Temporal connection. The Illinois Supreme Court disagreed. Section 24-6 expressly limits a teacher’s right to use paid sick leave for birth. By its plain terms, the statute includes “birth” in its list of events triggering a teacher’s right to use such leave, further stating that a medical certificate is required “as a basis for pay during leave after an absence of 3 days for personal illness or 30 days for birth.” This 30-day (or approximately six workweek) requirement only makes sense if the legislature intended paid sick leave to follow immediately after the birth.
This reading of the statute was “further reinforced” when considering that birth was listed in a group with other events that qualified for paid sick leave. And the only reasonable way to interpret the allowance of sick leave for “personal illness, quarantine at home, or serious illness or death in the immediate family or household” was that the sick leave must be “contemporaneous” with the event. The text did not show that the legislature “intended to create a vested right in an employee to take paid sick leave on any days the employee chooses.”
Didn’t intend “absurd” result. Moreover, applying the teacher’s proposed reading of the statute would lead to “absurd results,” such as allowing a teacher to use paid sick leave at the start of the school year to make up for the days lost to illness or family death during the summer break. Her proposed construction would also allow a sick teacher to choose to come to work while sick, then take paid sick leave on future days when she is healthy, another “absurd” result.
The court also pointed out that her proposed construction of the statute would disconnect the qualifying event from the sick leave, which was contrary to the plain statutory language. “In the same way that sick leave for illness may not be disconnected in time from the illness, sick leave for birth may not be disconnected in time from the birth.”
The “most reasonable and consistent reading of the statute” was that it allowed use of accumulated paid sick leave at the time of the qualifying event and not at a later time at the teacher’s discretion. Therefore, the court held that “under section 24-6, teachers may use up to 30 days of accumulated paid sick leave during the six-week period immediately following the birth. Once that six-week period has elapsed, a teacher may not use her paid sick days for birth unless he or she provides a physician’s certificate as set forth in the statute.”
No deprivation of benefits. The state’s high court was unpersuaded by the teacher’s assertion that its ruling unjustly deprived her of earned sick leave solely based on the time of year when she gave birth. A teacher who gives birth at the end of the school year will not have to use her accumulated sick days and can save them for another future qualifying event or receive credit for them at retirement. Thus, there is no unfair deprivation of benefits.

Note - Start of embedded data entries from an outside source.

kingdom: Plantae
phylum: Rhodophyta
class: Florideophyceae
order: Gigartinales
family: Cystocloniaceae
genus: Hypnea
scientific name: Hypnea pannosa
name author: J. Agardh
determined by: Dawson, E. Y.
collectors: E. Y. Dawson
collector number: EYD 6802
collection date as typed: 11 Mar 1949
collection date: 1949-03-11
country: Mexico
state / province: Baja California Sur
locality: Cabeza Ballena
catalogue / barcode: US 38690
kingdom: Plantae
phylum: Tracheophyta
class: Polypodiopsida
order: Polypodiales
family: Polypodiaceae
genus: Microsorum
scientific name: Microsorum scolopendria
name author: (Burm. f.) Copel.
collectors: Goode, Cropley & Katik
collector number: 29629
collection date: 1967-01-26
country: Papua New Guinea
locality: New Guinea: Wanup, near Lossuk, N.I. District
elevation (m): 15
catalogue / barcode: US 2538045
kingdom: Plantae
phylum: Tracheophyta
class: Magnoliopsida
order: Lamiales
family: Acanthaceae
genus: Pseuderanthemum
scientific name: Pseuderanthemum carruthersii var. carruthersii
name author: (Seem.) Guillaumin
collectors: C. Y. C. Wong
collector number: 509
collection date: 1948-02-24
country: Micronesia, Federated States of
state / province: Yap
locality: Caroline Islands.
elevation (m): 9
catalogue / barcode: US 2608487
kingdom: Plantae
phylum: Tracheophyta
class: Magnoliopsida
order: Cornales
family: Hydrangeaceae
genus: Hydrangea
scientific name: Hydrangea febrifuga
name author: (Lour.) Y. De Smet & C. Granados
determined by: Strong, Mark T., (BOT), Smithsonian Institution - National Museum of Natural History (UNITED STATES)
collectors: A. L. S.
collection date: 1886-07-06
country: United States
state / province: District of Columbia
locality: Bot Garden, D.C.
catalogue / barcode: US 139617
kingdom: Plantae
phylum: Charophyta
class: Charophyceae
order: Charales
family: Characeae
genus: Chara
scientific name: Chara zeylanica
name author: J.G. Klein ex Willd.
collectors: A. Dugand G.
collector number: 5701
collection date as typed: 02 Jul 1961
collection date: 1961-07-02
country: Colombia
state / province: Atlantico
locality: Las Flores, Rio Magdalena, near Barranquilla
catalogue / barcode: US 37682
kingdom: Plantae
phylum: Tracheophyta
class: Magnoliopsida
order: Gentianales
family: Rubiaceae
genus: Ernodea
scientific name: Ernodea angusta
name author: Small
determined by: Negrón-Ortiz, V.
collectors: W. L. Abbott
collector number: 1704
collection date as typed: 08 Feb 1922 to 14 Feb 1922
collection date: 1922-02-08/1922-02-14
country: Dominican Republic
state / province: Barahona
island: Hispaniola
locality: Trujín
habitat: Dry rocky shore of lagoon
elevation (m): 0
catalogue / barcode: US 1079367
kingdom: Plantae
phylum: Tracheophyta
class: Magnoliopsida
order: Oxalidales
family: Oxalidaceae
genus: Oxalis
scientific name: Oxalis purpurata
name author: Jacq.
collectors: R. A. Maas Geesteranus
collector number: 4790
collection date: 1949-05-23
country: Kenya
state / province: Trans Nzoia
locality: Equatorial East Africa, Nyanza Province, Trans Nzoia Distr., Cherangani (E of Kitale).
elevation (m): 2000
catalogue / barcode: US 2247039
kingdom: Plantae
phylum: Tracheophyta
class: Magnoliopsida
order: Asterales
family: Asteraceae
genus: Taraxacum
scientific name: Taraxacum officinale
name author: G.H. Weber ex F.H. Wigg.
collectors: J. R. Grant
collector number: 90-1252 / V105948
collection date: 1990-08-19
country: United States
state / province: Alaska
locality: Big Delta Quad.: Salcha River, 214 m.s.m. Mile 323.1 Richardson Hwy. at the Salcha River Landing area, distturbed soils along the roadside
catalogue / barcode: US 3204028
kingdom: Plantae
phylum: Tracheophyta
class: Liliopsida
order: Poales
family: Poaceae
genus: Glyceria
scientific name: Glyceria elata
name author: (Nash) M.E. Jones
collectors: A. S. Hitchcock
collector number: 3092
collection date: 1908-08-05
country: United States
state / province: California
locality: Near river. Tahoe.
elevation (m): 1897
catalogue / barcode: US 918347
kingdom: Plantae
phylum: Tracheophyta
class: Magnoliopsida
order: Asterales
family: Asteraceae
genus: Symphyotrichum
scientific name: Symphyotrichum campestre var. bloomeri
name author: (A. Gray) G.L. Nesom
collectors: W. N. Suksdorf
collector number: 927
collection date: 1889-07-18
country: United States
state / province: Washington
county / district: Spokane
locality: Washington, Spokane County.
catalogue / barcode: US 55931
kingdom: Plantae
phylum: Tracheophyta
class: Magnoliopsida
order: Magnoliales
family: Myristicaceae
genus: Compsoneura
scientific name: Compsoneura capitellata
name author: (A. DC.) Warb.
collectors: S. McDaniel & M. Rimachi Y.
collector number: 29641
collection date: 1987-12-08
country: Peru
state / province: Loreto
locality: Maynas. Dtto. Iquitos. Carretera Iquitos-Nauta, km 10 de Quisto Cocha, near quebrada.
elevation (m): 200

Special concurrence. Justice Karmeier filed a separate opinion specifically concurring, in which Justice Kilbride joined. The justices agreed that section 24-6 limits a teacher’s use of sick leave for birth to the six-week period that follows the teacher’s initial use of such sick leave, but found that sick leave for birth requires a “reasonable temporal connection to birth” and should not be constrained to “immediately following birth.” Rather, the section should have been interpreted as allowing a teacher to take sick leave for birth before the birth occurs where appropriate, such as for doctor-ordered bed rest.